■ What needs to be done
Filter this material down to the lines that hold "evenodd", copying each one.

===== Information provided =====

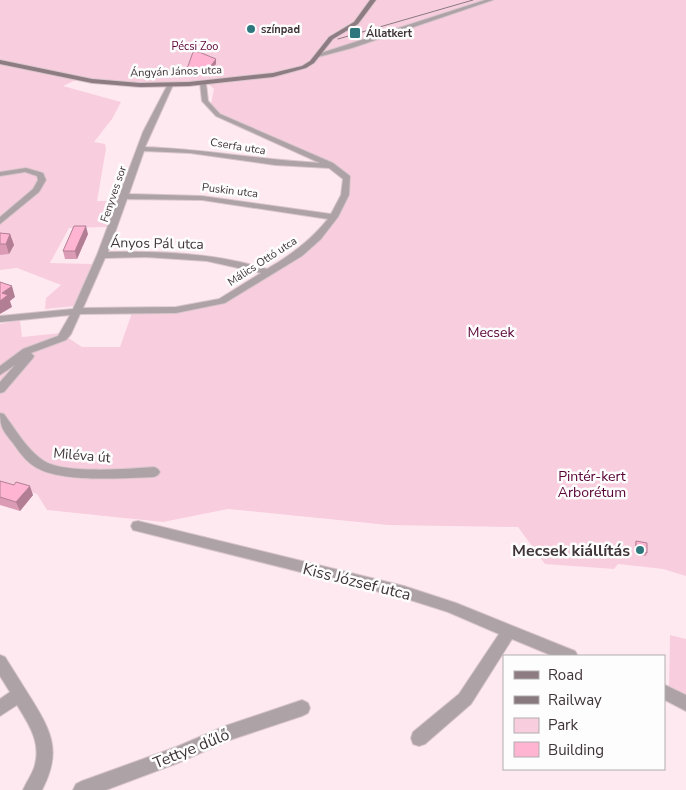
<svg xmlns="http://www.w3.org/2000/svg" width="686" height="790" viewBox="0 0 686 790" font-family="'Nunito Sans',sans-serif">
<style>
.green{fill:#f8cede}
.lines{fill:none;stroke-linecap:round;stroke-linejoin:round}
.street-casing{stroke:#d9c5cc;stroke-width:2}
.secondary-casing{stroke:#d9c5cc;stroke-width:2}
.street{fill:#ada2a6;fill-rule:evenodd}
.secondary{fill:#8d7c82;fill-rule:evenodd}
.rail{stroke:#88797e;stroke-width:1}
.wall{fill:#db9bb5}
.shaded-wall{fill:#b27e93}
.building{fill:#ffb4d2;stroke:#b27e93}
.poi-dot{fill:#2d777d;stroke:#fdfdfd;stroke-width:2}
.labels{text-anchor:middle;stroke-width:5;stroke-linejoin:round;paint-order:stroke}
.far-poi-label{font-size:11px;font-weight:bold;fill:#3f3438;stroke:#fdfdfd;text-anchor:start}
.far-park-label{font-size:11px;fill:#5a0135;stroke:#fdfdfd}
.far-street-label{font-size:11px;fill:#3f3438;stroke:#fdfdfd}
.street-label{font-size:14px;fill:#3f3438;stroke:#fdfdfd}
.park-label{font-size:14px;fill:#5a0135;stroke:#fdfdfd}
.near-poi-label{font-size:16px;font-weight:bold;fill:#3f3438;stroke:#fdfdfd;text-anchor:end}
.near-street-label{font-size:16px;fill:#3f3438;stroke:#fdfdfd}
</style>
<rect width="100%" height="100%" fill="#ffe9f1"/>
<!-- green -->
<g class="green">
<path d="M 0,0 L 686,0 L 686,576 L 663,569 L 618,564 L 614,569 L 545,564 L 518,527 L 388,525 L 228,509 L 163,522 L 47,510 L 37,494 L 0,483 L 0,324 L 20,320 L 22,337 L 61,333 L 82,347 L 120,347 L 133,310 L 176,310 L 222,301 L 269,273 L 326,229 L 347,183 L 330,165 L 230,121 L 210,109 L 214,89 L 206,82 L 170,84 L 78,79 L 63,86 L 121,102 L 112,119 L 94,142 L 105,144 L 106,149 L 97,201 L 117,201 L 107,227 L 69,228 L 50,263 L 92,264 L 75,306 L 45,309 L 46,298 L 61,285 L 17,268 L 0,270 Z"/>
<path d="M 670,635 L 686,639 L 686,697 L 669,687 Z"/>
</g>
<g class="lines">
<!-- street casing -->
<g class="street-casing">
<g id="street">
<path d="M 485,0 L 493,0 L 352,48 L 318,57 L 315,55 Z"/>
<path d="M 203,81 L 206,83 L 208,101 L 220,114 L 333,163 L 350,176 L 349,195 L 338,217 L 321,239 L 302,256 L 225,303 L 176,313 L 80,314 L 71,334 L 66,340 L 31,353 L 34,356 L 33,358 L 4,392 L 0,393 L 0,382 L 15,365 L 0,375 L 0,366 L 23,349 L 58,336 L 70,315 L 0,322 L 0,316 L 73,309 L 97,255 L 143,132 L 168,84 L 173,85 L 145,147 C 204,149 261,160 320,163 L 216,116 L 202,101 L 200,83 ZM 144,151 L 190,153 L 275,165 L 329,168 L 343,179 L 341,195 L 331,214 L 202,196 L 129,194 ZM 127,199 L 202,200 L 328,219 C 310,241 291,255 267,269 C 215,253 162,251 108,252 ZM 146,257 L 207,261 L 261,273 L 219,299 L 176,307 L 83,308 L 105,258 Z"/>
<path d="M 26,168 L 43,173 L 46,180 L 39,192 L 0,224 L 0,217 L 33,189 L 38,180 L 37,176 L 25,172 L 0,176 L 0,172 Z"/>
<path d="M 0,413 L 4,414 C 16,430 27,450 44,461 C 65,474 128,469 154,467 L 158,469 L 160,472 L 158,475 L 154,477 C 122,478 64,483 37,468 C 27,463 19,452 13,443 C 4,432 0,428 0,413 Z"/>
<path d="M 138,521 L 404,586 L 456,603 L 575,651 L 578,656 L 553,656 L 512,639 L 471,704 L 425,744 L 419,746 L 413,744 L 411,738 L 413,732 L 459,694 L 499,634 L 448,612 L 404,598 L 133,530 L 131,526 L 133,522 Z"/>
<path d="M 0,655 L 5,657 C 14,671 23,686 32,700 C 53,734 61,753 42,790 L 23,790 C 26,783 31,776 34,768 C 42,744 30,726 17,705 L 0,716 L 0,699 L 10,692 L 0,676 Z"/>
<path d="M 665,685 L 686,695 L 686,711 L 665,700 Z"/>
<path d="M 302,700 L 308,703 L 310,708 L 308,713 L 302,716 L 227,741 L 178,763 L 106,790 L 73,790 L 76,784 L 82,781 L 176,747 L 225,726 Z"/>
</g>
</g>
<!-- secondary casing -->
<g class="secondary-casing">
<path id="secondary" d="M 370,0 L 376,0 L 358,24 L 333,39 L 314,63 L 306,68 L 273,77 L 189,86 L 140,87 L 92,83 L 0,64 L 0,60 L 92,79 L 140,83 L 189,82 L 273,73 L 302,66 L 310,61 L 329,37 L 354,22 Z"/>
</g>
<!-- street -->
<use href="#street" class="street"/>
<!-- secondary -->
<use href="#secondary" class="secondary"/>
<!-- rail -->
<path class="rail" d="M 338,39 L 473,0"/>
</g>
<!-- wall -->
<g class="wall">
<path d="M 216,64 L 210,71 L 192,75 L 188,73 L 187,69 Z"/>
<path d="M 0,233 L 10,234 L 14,245 L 9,254 L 0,255 Z"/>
<path d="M 88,234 L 77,259 L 65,259 L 63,251 Z"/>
<path d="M 0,481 L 33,495 L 20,511 L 0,505 Z"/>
<path d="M 636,541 L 647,553 L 646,556 L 635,554 L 635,544 Z"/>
</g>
<!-- shaded-wall -->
<g class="shaded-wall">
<path d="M 216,59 L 216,64 L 210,71 L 192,75 L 192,71 Z"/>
<path d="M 86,226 L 88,234 L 77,259 L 75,251 Z"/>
<path d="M 10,234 L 14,245 L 9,254 L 6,244 Z"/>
<path d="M 12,286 L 15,297 L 10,301 L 12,307 L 0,314 L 0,301 L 2,293 Z"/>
<path d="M 30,486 L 33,495 L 20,511 L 16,502 Z"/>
</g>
<!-- building -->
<g class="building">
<path d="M 193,52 L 199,52 L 216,59 L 210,67 L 192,71 L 187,69 Z"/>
<path d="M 74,226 L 86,226 L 75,251 L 63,251 Z"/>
<path d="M 0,233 L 10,234 L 6,244 L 0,244 Z"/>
<path d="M 0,282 L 12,286 L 2,293 L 8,295 L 0,301 Z"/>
<path d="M 0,481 L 14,485 L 16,482 L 30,486 L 16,502 L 0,497 Z"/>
<path d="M 636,541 L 647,543 L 647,553 L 636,551 Z"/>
</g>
<!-- markers -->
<g class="poi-dot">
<circle cx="251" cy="29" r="5"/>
<rect x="349" y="27" width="12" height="12" rx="2.5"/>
<circle cx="640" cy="550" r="5"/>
</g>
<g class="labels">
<!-- far-poi labels -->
<g class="far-poi-label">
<text x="261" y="33">színpad</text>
<text x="366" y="37">Állatkert</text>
</g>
<!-- far-park labels -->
<g class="far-park-label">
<text x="195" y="50">Pécsi Zoo</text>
</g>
<!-- far-street labels -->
<g class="far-street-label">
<text transform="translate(176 71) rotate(-2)" y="4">Ángyán János utca</text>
<text transform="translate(238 146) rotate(9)" y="4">Cserfa utca</text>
<text transform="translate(230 190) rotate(7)" y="4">Puskin utca</text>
<text transform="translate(113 194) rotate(-71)" y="4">Fenyves sor</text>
<text transform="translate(262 261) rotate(-33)" y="4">Málics Ottó utca</text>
</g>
<!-- street labels -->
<g class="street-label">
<text transform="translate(157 243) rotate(1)" y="5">Ányos Pál utca</text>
<text transform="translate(82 455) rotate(5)" y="5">Miléva út</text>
</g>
<!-- park labels -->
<g class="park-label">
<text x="491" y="337">Mecsek</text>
<text x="592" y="481">Pintér-kert<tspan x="592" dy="16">Arborétum</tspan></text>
</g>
<!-- near-poi labels -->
<g class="near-poi-label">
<text x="630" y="556">Mecsek kiállítás</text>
</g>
<!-- near-street labels -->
<g class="near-street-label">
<text transform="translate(357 581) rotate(14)" y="6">Kiss József utca</text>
<text transform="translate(191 748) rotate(-22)" y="6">Tettye dűlő</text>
</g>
</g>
<!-- legend -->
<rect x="503" y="655" width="162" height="115" fill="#fdfdfd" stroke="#b1adae"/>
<rect x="514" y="671" width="25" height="8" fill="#8d7c82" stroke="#b1adae"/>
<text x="548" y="680" font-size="15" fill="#3f3438">Road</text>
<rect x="514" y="696" width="25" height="8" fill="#88797e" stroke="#b1adae"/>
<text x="548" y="705" font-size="15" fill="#3f3438">Railway</text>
<rect x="514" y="718" width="25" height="15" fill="#f8cede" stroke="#b1adae"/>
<text x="548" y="730" font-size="15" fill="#3f3438">Park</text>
<rect x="514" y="742" width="25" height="15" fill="#ffb4d2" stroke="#b1adae"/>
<text x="548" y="755" font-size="15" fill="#3f3438">Building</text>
</svg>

=====

■ Answer box
.street{fill:#ada2a6;fill-rule:evenodd}
.secondary{fill:#8d7c82;fill-rule:evenodd}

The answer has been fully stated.